Ольга Дроздова и Дмитрий Певцов в фильме «Прогулка по эшафоту»
С самого начала фильм смотрится довольно странно. Певцов и Дроздова действительно молоды и красивы (кроме того, в соответствии с нравами начала 1990-х, они свободно появляются без одежды, так что зрителям в буквальном смысле есть на что посмотреть), но их персонажи общаются в причудливой и нереалистичной манере, так что ухватить суть происходящего сложно. Например, героиня постоянно называет своего любовника разными именами («Никитушка», «Серафимушка», «Филидор»). Очевидно, это сделано для создания эффекта «притчи», но беда в том, что повествование развивается очень медленно, так что всё превращается в типичный «русский артхаус», даже более непонятный и скучный, чем любой другой.
Борис Плотников в фильме «Прогулка по эшафоту»
В фильме мелькает что-то социальное (герои впервые видят экзотические фрукты, вроде киви, и жалуются на скудную советскую действительность), но никакого развития эта тема не получает: несмотря на похожую сюрреалистичность, перед нами явно не «Город Зеро». Однако всё меняется, когда (если) зритель досматривает до момента, где начинается объяснение происходящего. Выясняется, что замысел сценариста и режиссёра Фридберга (более всего известного по «перестроечной» драме «Куколка») достоин пера большого художника. Фильм не препарирует исторические или социальные реалии, но пытается осмыслить самые начала мироздания и в этом смысле заслуживает сравнения с вершинами абстрактно-философского кинематографа, вроде «Сталкера» Андрея Тарковского или недавней «мамы!» Даррена Аронофски. Если же подойти к нему с литературными аналогиями (а Фридберг не только режиссёр, но и писатель), то перед нами попытка авторского взгляда на библейские события, по замаху напоминающая «Мастера и Маргариту» Михаила Булгакова.
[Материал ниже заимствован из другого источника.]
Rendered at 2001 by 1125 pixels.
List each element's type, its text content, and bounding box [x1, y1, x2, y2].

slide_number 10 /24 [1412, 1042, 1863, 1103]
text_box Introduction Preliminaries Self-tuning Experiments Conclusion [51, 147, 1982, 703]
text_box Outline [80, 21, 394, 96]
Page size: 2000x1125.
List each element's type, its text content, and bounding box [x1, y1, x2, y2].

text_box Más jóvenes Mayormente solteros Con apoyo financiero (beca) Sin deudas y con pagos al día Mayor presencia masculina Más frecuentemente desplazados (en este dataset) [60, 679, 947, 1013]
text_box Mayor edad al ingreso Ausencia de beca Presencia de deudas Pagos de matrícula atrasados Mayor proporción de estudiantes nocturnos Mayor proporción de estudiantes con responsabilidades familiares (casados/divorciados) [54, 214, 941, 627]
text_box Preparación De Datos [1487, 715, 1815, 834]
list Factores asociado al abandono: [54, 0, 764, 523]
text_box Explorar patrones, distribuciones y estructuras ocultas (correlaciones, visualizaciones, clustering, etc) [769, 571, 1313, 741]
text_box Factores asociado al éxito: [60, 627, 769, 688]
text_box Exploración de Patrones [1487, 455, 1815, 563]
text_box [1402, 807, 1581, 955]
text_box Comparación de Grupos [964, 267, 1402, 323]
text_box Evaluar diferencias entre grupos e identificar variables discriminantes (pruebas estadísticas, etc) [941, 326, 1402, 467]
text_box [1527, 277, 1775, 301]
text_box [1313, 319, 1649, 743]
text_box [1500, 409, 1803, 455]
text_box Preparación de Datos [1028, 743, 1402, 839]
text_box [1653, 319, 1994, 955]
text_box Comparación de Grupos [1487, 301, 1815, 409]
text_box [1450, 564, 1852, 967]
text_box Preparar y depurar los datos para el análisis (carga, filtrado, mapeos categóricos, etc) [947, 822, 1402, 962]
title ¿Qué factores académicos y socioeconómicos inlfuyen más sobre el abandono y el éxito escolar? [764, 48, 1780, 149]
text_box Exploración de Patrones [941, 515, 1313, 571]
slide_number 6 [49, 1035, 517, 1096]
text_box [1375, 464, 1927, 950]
Тем, кто захочет посмотреть «Прогулку по эшафоту», чтобы просто полюбоваться на молодых звёзд отечественного экрана, надо быть готовыми к чему-то очень неожиданному: картина сложновата для «массового зрителя». В том числе, увы, потому, что такого кино в России уже давно не снимают.
Обзор фильма Прогулка по эшафоту
К рубежу 1980-90-х годов страна всё более проваливалась в безвременье. Все понимали, что старой привычной жизни больше не будет, но будущее представлялось туманным, заманчивым и в то же время пугающим. В этой напряжённой атмосфере общественных страхов и надежд режиссёр Исаак Фридберг решил пофантазировать об этом будущем, соответственно общественному настрою соединив в жанровом смысле хоррор с фантастикой и пророческой притчей.
«Дело происходило в 1991 году, – говорил позже сам Фридберг (https://www.youtube.com/watch?v=jd1ANRbuUkw&t=4137s), – когда вся страна просто сошла с ума. И я тоже немножечко тогда рехнулся. И поскольку все считали, что вот-вот что-то неожиданное произойдёт со страной, каждый пытался угадать, что произойдёт. И я решил снять картину, ни много ни мало, о третьем сотворении мира».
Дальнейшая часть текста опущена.